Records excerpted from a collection
------------

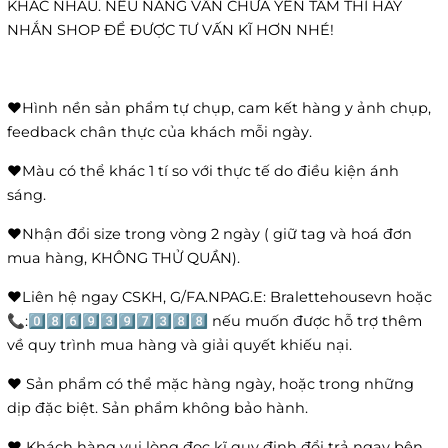
KHÁC NHAU. NẾU NÀNG VẪN CHƯA YÊN TÂM THÌ HÃY
NHẮN SHOP ĐỂ ĐƯỢC TƯ VẤN KĨ HƠN NHÉ!
❤️Hình nền sản phẩm tự chụp, cam kết hàng y ảnh chụp,
feedback chân thực của khách mỗi ngày.
❤️Màu có thể khác 1 tí so với thực tế do điều kiện ánh
sáng.
❤️Nhận đổi size trong vòng 2 ngày ( giữ tag và hoá đơn
mua hàng, KHÔNG THỬ QUẦN).
❤️Liên hệ ngay CSKH, G/FA.NPAG.E: Bralettehousevn hoặc
📞:0️⃣8️⃣6️⃣9️⃣3️⃣9️⃣7️⃣3️⃣8️⃣8️⃣ nếu muốn được hỗ trợ thêm
về quy trình mua hàng và giải quyết khiếu nại.
❤️ Sản phẩm có thể mặc hàng ngày, hoặc trong những
dịp đặc biệt. Sản phẩm không bảo hành.
❤️ Khách hàng vui lòng đọc kĩ quy định đổi trả ngay bên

------------

● **Task description**
Write out the lines from the one containing "feedback chân thực của khách mỗi ngày." through the last line of the records above. Include both of those lines and nothing else.

● **Answer to this task**
feedback chân thực của khách mỗi ngày.
❤️Màu có thể khác 1 tí so với thực tế do điều kiện ánh
sáng.
❤️Nhận đổi size trong vòng 2 ngày ( giữ tag và hoá đơn
mua hàng, KHÔNG THỬ QUẦN).
❤️Liên hệ ngay CSKH, G/FA.NPAG.E: Bralettehousevn hoặc
📞:0️⃣8️⃣6️⃣9️⃣3️⃣9️⃣7️⃣3️⃣8️⃣8️⃣ nếu muốn được hỗ trợ thêm
về quy trình mua hàng và giải quyết khiếu nại.
❤️ Sản phẩm có thể mặc hàng ngày, hoặc trong những
dịp đặc biệt. Sản phẩm không bảo hành.
❤️ Khách hàng vui lòng đọc kĩ quy định đổi trả ngay bên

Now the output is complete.